Two dimensions of women’s vocation
17. We must now focus our meditation on virginity and motherhood as two particular dimensions of the fulfillment of the female personality. In the light of the Gospel, they acquire their full meaning and value in Mary, who as a Virgin became the Mother of the Son of God. These two dimensions of the female vocation were united in her in an exceptional manner, in such a way that one did not exclude the other but wonderfully complemented it. The description of the Annunciation in the Gospel of Luke clearly shows that this seemed impossible to the Virgin of Nazareth.
When she hears the words: “You will conceive in your womb and bear a son, and you shall call his name Jesus”, she immediately asks: “How can this be, since I have no husband?” (Lk 1: 31, 34). In the usual order of things motherhood is the result of mutual “knowledge” between a man and woman in the marriage union. Mary, firm in her resolve to preserve her virginity, puts this question to the divine messenger, and obtains from him the explanation: “The Holy Spirit will come upon you” – your motherhood will not be the consequence of matrimonial “knowledge”, but will be the work of the Holy Spirit; the “power of the Most High” will “overshadow” the mystery of the Son’s conception and birth; as the Son of the Most High, he is given to you exclusively by God, in a manner known to God. Mary, therefore, maintained her virginal “I have no husband” (cf. Lk 1: 34) and at the same time became a Mother. Virginity and motherhood co-exist in her: they do not mutually exclude each other or place limits on each other.

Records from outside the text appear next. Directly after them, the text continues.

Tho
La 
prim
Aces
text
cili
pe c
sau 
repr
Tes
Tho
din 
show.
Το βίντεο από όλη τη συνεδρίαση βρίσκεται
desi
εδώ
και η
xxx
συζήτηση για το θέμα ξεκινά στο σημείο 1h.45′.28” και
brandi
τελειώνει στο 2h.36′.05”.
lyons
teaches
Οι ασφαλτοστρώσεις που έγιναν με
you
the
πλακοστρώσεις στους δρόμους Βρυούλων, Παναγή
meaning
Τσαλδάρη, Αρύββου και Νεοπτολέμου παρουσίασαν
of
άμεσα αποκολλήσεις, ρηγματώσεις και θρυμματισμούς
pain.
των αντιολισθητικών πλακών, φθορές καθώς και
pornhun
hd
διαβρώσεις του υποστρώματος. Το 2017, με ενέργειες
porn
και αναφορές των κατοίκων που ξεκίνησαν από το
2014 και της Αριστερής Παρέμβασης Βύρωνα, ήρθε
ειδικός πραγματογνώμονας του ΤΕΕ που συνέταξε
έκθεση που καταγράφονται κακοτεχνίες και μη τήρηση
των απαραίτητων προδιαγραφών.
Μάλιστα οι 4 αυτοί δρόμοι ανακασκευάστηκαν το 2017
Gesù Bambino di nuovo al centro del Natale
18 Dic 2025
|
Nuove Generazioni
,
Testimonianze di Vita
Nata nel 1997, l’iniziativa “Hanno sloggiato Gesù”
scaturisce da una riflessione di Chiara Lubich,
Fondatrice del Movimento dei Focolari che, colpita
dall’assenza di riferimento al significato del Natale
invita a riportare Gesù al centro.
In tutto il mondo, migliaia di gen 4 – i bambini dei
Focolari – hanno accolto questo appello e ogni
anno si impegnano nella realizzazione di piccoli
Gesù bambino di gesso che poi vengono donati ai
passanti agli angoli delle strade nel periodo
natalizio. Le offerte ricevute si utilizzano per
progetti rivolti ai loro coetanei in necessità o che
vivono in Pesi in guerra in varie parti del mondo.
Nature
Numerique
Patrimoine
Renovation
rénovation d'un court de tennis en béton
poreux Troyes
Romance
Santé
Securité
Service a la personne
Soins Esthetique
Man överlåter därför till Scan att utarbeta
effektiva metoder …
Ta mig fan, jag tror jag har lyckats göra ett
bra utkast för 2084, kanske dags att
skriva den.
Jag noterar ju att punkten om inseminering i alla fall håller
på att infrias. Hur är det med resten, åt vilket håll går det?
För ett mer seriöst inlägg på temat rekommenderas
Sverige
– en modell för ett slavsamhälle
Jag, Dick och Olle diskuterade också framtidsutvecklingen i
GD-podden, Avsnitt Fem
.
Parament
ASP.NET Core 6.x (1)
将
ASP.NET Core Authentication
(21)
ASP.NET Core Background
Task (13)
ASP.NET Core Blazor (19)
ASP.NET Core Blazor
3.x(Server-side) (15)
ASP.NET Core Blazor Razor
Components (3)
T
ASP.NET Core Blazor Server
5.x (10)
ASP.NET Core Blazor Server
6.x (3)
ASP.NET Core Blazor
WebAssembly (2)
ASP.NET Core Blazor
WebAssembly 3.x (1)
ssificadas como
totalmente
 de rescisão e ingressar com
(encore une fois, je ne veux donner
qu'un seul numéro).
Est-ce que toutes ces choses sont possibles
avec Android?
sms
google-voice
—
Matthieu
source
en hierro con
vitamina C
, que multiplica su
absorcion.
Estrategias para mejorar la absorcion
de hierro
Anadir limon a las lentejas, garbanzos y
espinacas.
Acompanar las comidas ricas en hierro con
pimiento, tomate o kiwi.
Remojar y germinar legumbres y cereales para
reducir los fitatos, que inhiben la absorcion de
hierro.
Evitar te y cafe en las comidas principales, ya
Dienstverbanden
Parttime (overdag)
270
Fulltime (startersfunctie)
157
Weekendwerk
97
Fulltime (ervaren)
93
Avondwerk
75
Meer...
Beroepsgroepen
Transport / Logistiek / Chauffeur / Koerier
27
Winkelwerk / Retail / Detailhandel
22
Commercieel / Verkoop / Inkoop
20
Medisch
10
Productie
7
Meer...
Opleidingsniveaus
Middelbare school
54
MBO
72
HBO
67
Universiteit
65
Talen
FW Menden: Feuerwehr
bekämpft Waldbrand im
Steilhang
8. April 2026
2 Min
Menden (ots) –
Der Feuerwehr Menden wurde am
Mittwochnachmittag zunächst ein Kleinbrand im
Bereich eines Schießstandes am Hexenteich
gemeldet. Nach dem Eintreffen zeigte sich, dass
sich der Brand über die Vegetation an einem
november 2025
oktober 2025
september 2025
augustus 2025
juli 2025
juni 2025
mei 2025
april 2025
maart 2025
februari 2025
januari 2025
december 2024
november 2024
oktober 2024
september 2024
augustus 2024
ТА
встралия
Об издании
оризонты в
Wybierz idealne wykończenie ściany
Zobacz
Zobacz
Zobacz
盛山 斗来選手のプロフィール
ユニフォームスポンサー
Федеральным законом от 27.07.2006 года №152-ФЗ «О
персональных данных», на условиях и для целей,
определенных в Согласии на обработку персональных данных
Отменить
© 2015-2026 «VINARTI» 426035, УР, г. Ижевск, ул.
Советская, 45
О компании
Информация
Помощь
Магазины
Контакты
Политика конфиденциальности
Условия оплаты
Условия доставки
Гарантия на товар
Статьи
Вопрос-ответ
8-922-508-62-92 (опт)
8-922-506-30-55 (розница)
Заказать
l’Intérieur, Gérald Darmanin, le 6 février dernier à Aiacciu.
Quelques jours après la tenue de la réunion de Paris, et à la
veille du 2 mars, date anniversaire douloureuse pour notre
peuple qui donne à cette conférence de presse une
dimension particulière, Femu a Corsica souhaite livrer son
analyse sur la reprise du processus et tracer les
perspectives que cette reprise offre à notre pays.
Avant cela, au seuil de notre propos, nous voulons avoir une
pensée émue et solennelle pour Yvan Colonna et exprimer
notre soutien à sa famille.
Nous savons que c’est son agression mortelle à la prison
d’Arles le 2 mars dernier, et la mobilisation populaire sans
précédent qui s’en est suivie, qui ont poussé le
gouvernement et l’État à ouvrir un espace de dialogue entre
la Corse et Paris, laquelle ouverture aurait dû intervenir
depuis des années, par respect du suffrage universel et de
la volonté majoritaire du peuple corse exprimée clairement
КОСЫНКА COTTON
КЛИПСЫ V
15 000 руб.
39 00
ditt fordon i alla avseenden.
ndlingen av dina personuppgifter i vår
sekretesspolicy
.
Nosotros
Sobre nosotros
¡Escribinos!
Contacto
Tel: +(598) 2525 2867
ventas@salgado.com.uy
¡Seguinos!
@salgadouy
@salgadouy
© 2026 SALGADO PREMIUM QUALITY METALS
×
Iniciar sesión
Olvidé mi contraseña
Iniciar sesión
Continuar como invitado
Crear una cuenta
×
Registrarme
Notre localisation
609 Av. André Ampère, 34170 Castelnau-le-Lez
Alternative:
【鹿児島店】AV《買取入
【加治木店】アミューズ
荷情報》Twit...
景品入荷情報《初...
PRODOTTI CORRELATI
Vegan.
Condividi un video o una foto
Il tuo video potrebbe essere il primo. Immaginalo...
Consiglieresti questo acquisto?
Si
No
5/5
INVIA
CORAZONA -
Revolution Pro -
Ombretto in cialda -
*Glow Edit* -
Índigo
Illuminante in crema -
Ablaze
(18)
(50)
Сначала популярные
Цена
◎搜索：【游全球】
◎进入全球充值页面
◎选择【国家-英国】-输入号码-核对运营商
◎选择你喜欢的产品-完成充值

Indeed, the person of the Mother of God helps everyone – especially women – to see how these two dimensions, these two paths in the vocation of women as persons, explain and complete each other.
Christ is the Bridegroom
Christ is the Bridegroom. This expresses the truth about the love of God who “first loved us” (cf. 1 Jn 4:19) and who, with the gift generated by this spousal love for man, has exceeded all human expectations: “He loved them to the end” (Jn 13:1).
The Bridegroom – the Son consubstantial with the Father as God – became the son of Mary; he became the “son of man”, true man, a male. The symbol of the Bridegroom is masculine.
This masculine symbol represents the human aspect of the divine love which God has for Israel, for the Church, and for all people. Meditating on what the Gospels say about Christ’s attitude towards women, we can conclude that as a man, a son of Israel, he revealed the dignity of the “daughters of Abraham” (cf. Lk 13:16), the dignity belonging to women from the very “beginning” on an equal footing with men. At the same time Christ emphasized the originality which distinguishes women from men, all the richness lavished upon women in the mystery of creation. Christ’s attitude towards women serves as a model of what the Letter to the Ephesians expresses with the concept of “bridegroom”.
Precisely because Christ’s divine love is the love of a Bridegroom, it is the model and pattern of all human love, men’s love in particular.